No quiero que mi herencia sea
este inquebrantable nomadismo. Este nomadismo del aquí para allí, como si
tuviera que personificar el tiempo hebreo una y otra vez, la muestra para la
que basta el botón y arrastrar a lo mío a los cuarenta años de todo el
desarraigo, hollando las partes de la vida donde nadie estará para recibirnos y
sí para expulsarnos hacia otros desiertos, más conspicuos.
Hay que empezar de nuevo una
vez más.
Quizás soy yo el que no toma
buenas decisiones y siempre debe rectificar sobre la marcha. Rectificar sobre
la marcha para honrar el paso caminante que me acompaña fiel y fiel me sigue
sin hacer cuestiones, como si mis desaciertos tuvieran también el mismo valor
que mis aciertos y no me equivocara, realmente.
Desde que Amadî vive conmigo,
hemos cambiado cinco veces de casa y siempre veo en sus ojos ese asombro múltiple
y extraño y esa adaptación dimensional al mundo sobre el que sus pies pisan,
cuando lo bajo al suelo desde mis brazos.
En mucho se parece a mí. Nuestra
casa es siempre el suelo que nos queda en un instante cualquiera de la vida,
debajo de los pies. Vivimos ese aquí hoy. Lo que pisamos en ese aquí hoy es
nuestro lugar en el mundo.
Niño y perro se apoderan del
parque como un niño y un perro se apoderan de un parque. Corretean y juegan, midiendo
esa nueva y verde enormidad que pueblan completa en un instante.
La casa es fresca, callada y
amplia. Todavía vacía, parece una gran caja donde aún no ha llegado la música y
el silencio es el único sonido que deambula por sus ambientes claros y espaciosos.
La luz del exterior talla las sombras y las craquela para que liberen un aroma a
maderas limpias y novedad de estreno.
Esta casa es un reino que los
pasos conquistan o que se rinde, sin hacer escándalo, a esta invasión que no
tiene palabras y está basada entera en las miradas que dejamos caer por los rincones.

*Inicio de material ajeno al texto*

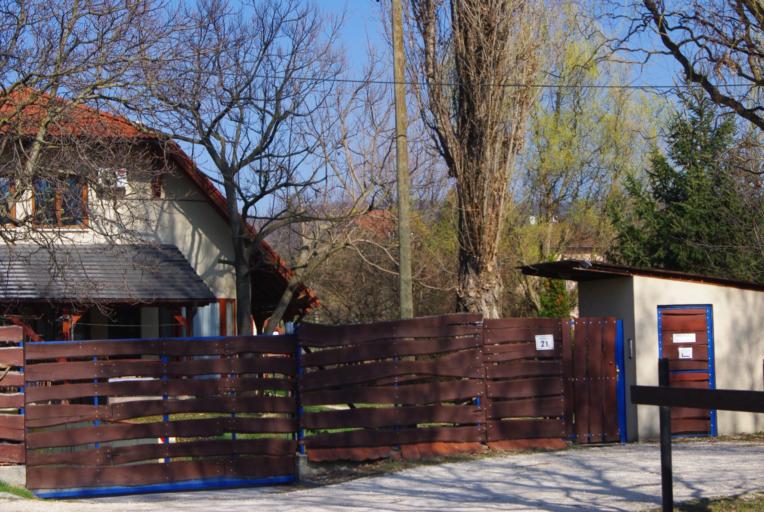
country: HU
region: Pest
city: Budakeszi
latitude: 47.5042
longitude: 18.9177
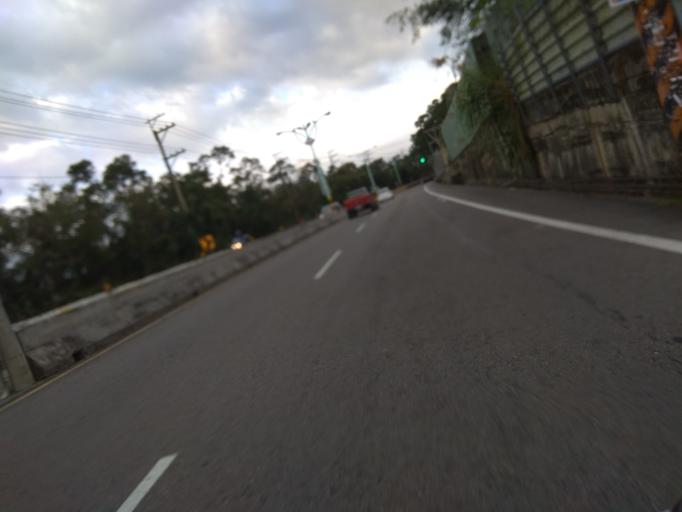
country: TW
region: Taiwan
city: Daxi
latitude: 24.8438
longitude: 121.2110
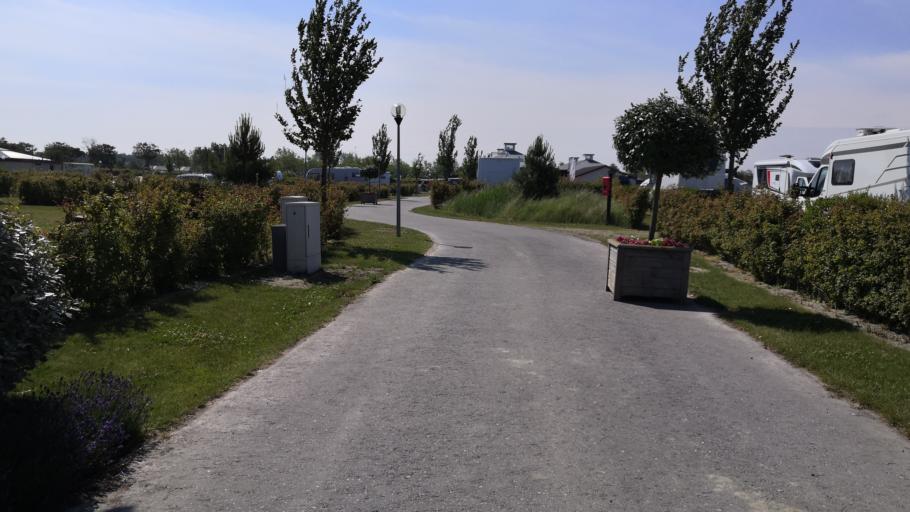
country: NL
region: Zeeland
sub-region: Gemeente Middelburg
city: Middelburg
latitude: 51.5575
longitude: 3.5151
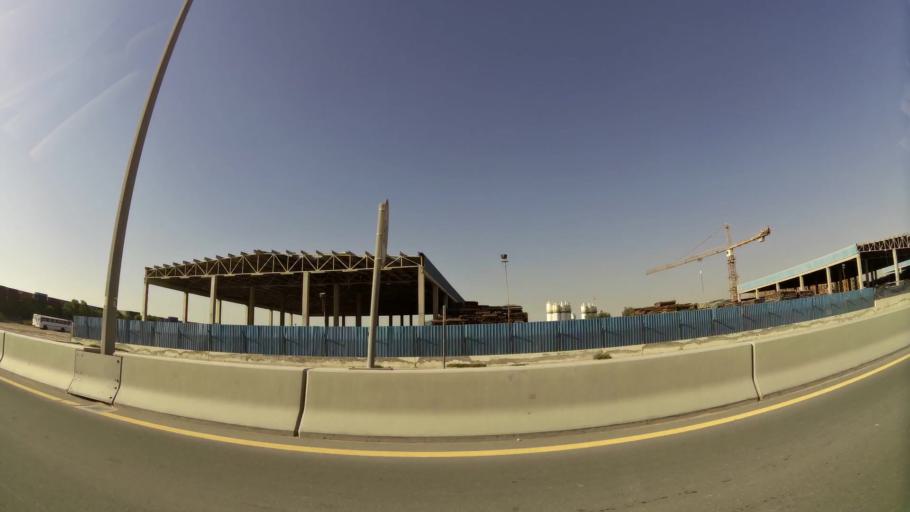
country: AE
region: Dubai
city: Dubai
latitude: 24.9892
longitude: 55.1120
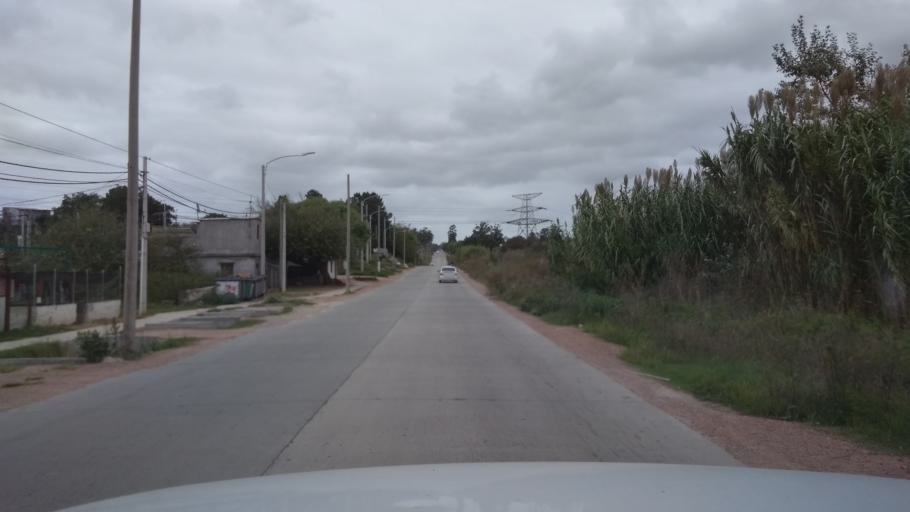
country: UY
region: Canelones
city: Toledo
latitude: -34.7901
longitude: -56.1455
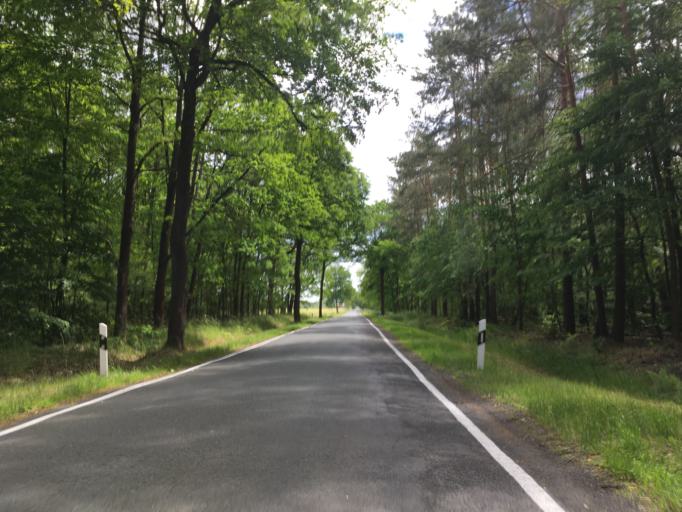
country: DE
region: Brandenburg
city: Melchow
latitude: 52.7369
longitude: 13.7420
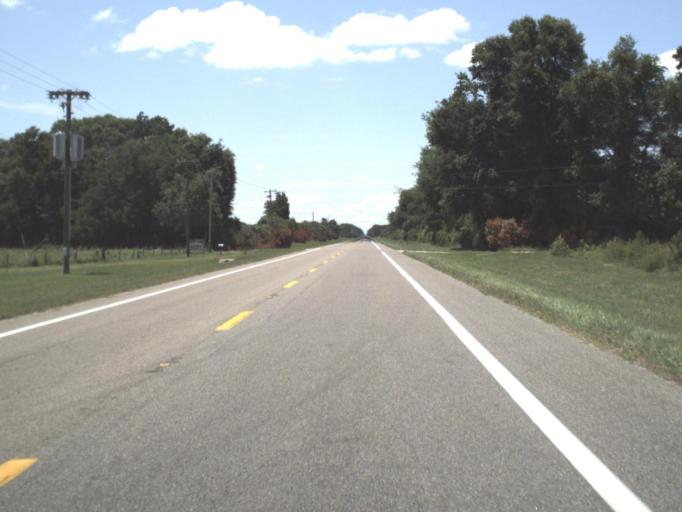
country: US
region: Florida
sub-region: Lafayette County
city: Mayo
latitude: 29.9983
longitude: -83.0176
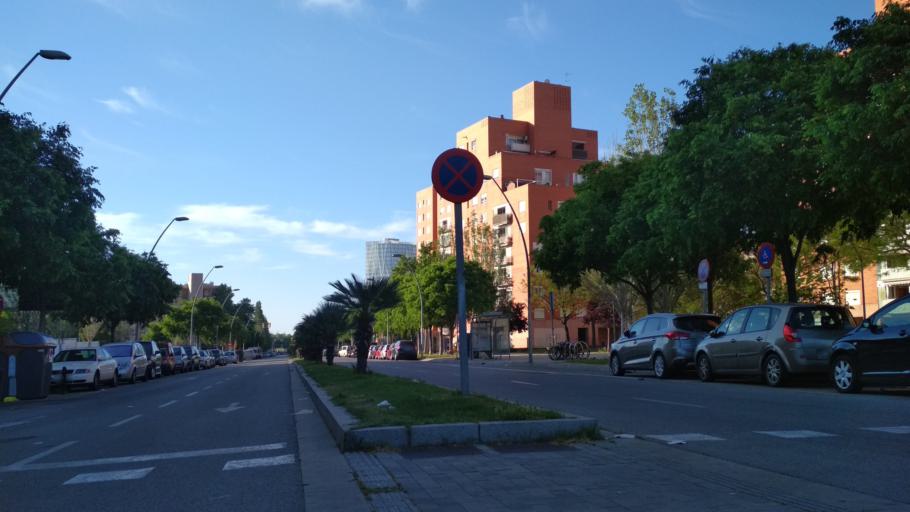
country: ES
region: Catalonia
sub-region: Provincia de Barcelona
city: Sant Adria de Besos
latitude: 41.4189
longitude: 2.2171
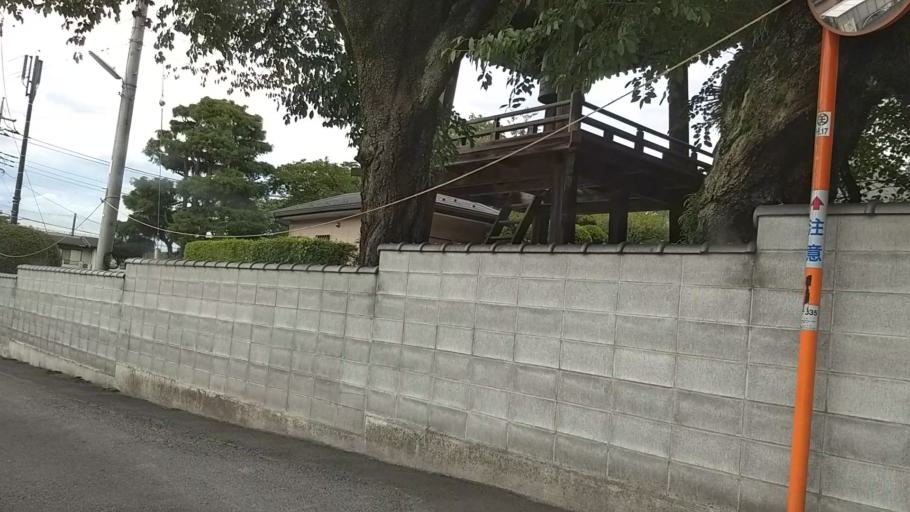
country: JP
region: Tokyo
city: Hachioji
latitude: 35.6478
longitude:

—Is so beautiful… so, so beautiful… —se emociona Ganî.
La miro mientras camina
absorta, como una niña retratada en la página brillante de un cuento de
princesas.
Pienso que yo no quiero entregar
a mi gente al nomadismo del que estoy poseído desde siempre. No quiero caminar
cuarenta años más por el desierto de mi propia vida sin que ellos puedan conseguir
un oasis en que fructificar.
Es mi destino pero no el de
ellos porque ellos son seres con raíz, saben de dónde vienen porque tienen
historia, inclusive Amadî. Yo soy un árbol torpe y al revés, con las ramas a
tierra y la raíz al cielo. Y ellos son mis pájaros. Los pájaros de un árbol que
tiene sus raíces en el aire. Sus alas me sujetan a la vida.
Ahora, Amadî es un vendaval
de brisas verdes que desborda la casa mientras corre.
Los ladridos del perro forman
túneles en el silencio hospitalario y claro, que el eco multiplica en ambas
plantas, estoicas y vacantes.
Amadí nos llama desde el piso
superior. Su voz nos urge igual que su manito, como si hubiera encontrado un
duende que quiere presentarnos.
Subimos la ancha escalera con
Ganî.
Mi hijo ha encontrado un pájaro
pequeño y lo sostiene, ofrecido en el nido moreno de sus palmas, a la inquietud
paternal de nuestros ojos.
Ganî ríe. Amadî ríe. El pájaro
está allí, acurrucado en ese espacio cálido, como si en ese lugar que
representan las manos de mi hijo, su fragilidad no sintiera temor.
—Quedémonos aquí, Ariê…
Please, here… Please. —dice Ganî.
Con la mudanza mi suegra trae
un gallo.
Dice ella que si el gallo
canta en esta casa nueva, será de buen augurio.
Ojalá cante, porque ya estoy
cansado de caminarme todos los desiertos buscando un lugar donde acampar y llevando a mi espalda los oasis.
Quiero plantar un olivo cada
vez que esté triste, tal como me enseñó mi abuelo que se debe hacer si uno desea recuperar la felicidad.